Aaron Hickmott outside his Master of Gingerbread bakery in Palmerston North.
Soaring butter prices and a scarcity of “yellow gold” could force a popular Palmerston North bakery to close.
A shortage has seen Master of Gingerbread bakery owner Aaron Hickmott driving around town hunting for enough butter to make his next batch of biscuits.
“I wasn’t able to bake for three days. There just wasn’t any butter around,” he said.
“And to think this country is the home of dairy.”
It wasn’t just a lack of supply turning up the heat. Current butter prices - said to be selling for $13 a block in some New Zealand stores recently - is eating away profit.
Hickmott said he was loathe to raise his prices and was taking the hit - for now. He refused to consider using a butter substitute.
Butter was a key ingredient and unless there was both a surety of supply and realistic pricing, he would be forced to turn the ovens off.
“It is a crisis. It’s at a tipping point. It’s the thing that will take us down, but I’m hoping we might be able to ride it out until Christmas,” he said.
The shop sold and delivered gingerbread and other biscuits and cakes, all made by hand. Authentic taste and smell was a point of difference - hence why he prefers to use only New Zealand butter.
“There are fake butters, but they have a different texture and taste. People notice it. You have to have taste as your point of difference and you don’t want to compromise that,” he said.
“It reminds people of home, or of their Nana.”
Hickmott, 29, said when he first opened the bakery, he was paying $2.49 for 500g of butter. He was able to pay the bills and the wages of two fulltime employees when butter was priced around $6 a block.
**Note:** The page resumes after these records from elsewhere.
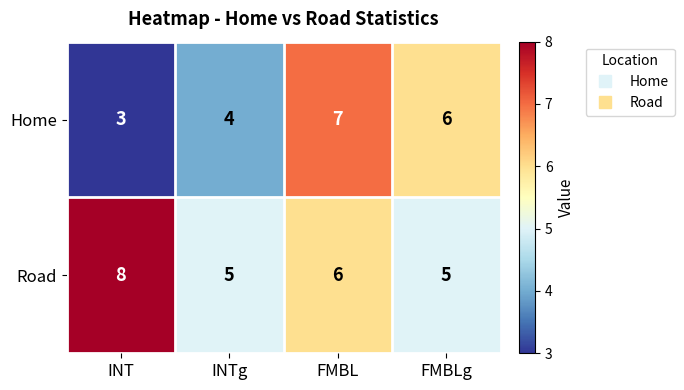

Rank the series by their maximum value, from lowest to highest.

Home, Road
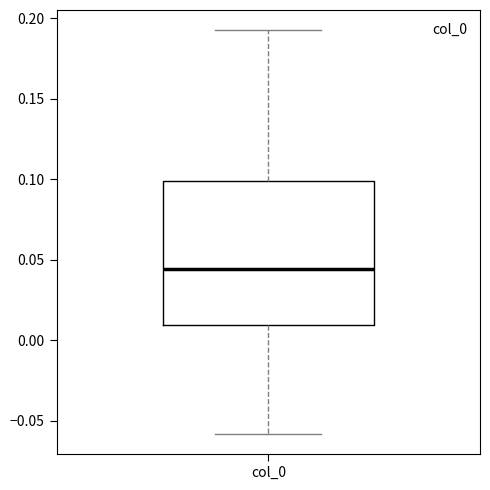

Where does the upper whisker of the box for col_0 end on the y-axis? The values are not printed on the chart, so give them approximately, as read against the axis.

0.195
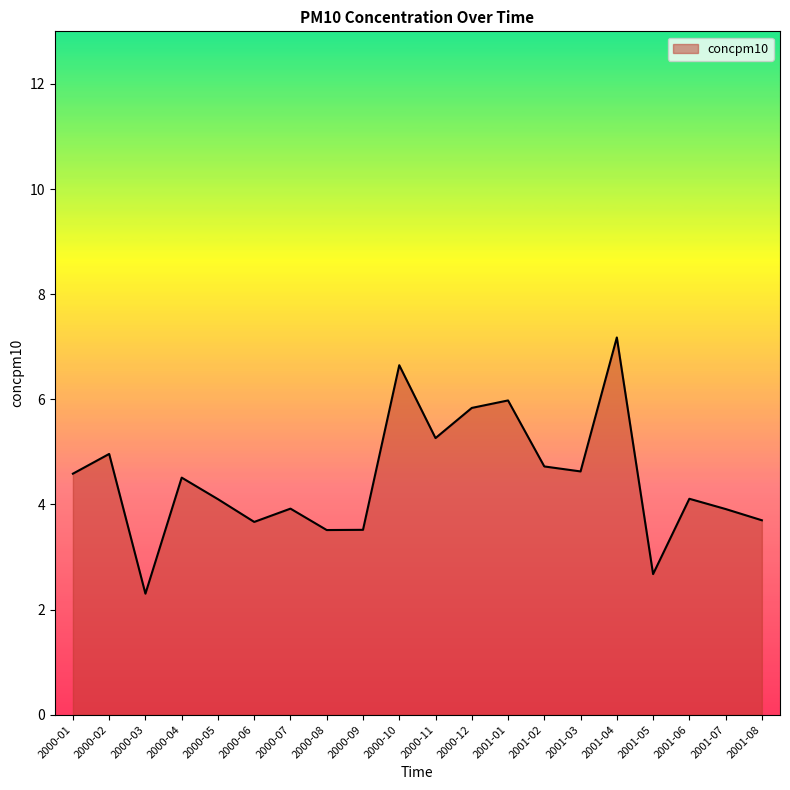

What is the greatest value displayed?

7.2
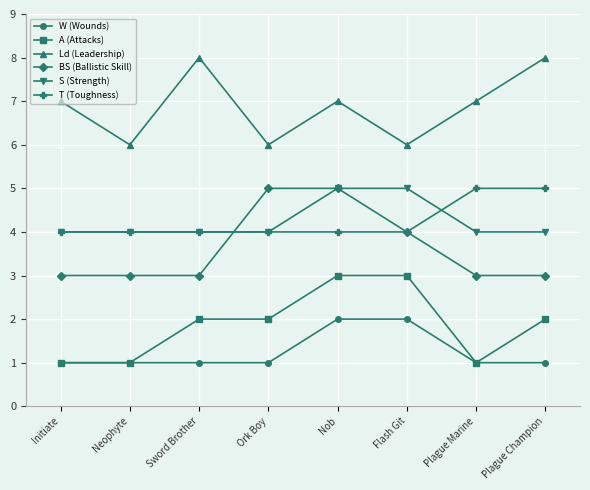

Rank the series at Plague Champion from lowest to highest value.

W (Wounds), A (Attacks), BS (Ballistic Skill), S (Strength), T (Toughness), Ld (Leadership)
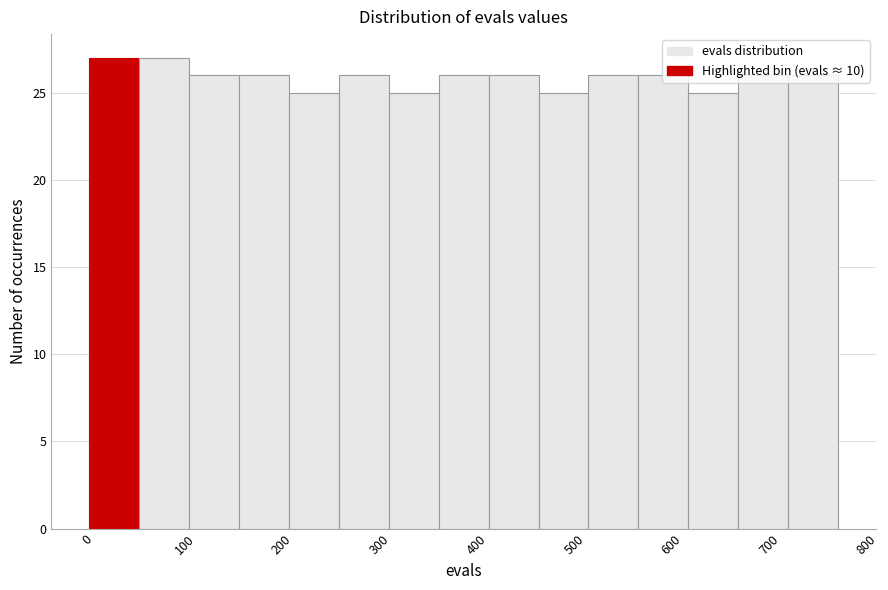

Reading left to right, list every bar in this chart as the range it spans on the x-axis followed by its height. Neither the bar edges nor the heights are printed on the chart, so give them approximately, as read against the axes.

0 to 50: 27
50 to 100: 27
100 to 160: 26
160 to 210: 26
210 to 260: 25
260 to 310: 26
310 to 360: 25
360 to 410: 26
410 to 460: 26
460 to 510: 25
510 to 570: 26
570 to 620: 26
620 to 670: 25
670 to 720: 26
720 to 770: 26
“But this is crazy. It’s like yellow gold,” he said.
In recent weeks some supermarkets have put a limit on the amount of butter per customer, in some stores it was a maximum of four blocks each.
Hickmott said he needed between 60 and 80 blocks of butter each day. During the busy Christmas period, he might use 100 blocks.
Hickmott started baking as a youngster, selling batches of biscuits on the side of the road in Featherston St. He would share some of the profit to his mother so she could buy more ingredients.
He left school at 14 to work at local supermarket, but continued baking at home. Acting on the suggestion of his late grandfather, he opened the Master of Gingerbread bakery in 2019.
New Zealand’s dairy herd produced about 286,000 tonnes of butter in 2023 according to the Dairy Companies Association of New Zealand (DCANZ), with 266,000 tonnes of that then exported.
That left behind about 4kg of butter per person each year - around 8 blocks.
Prices increased 5.5% at a Global Dairy Trade auction across the board early last week - the largest percentage increase since March 2021. It was good news for farmers, as the price of whole milk powder increased by 7.2%.
Fonterra consumer sales director Guy Blaikie said it worked closely with its New Zealand customers to ensure demand was met.
“As milk supply is seasonal, with less milk produced in winter months, we work closely with out cusrtomers on their predicted levels of demand, and then meet their forecasted needs,” he said.
“In many cases, our customers build up stock levels over the winter months to have adequate supply for their consumers.
Supermarkets source their butter from different dairy processors. Global butter prices have increased over the past six months due to tight butter availability.”
Hickmott however is hoping for a price decrease for butter sooner, rather than later. In the meantime, he’s still baking, and still driving around the district hunting down that “yellow gold”.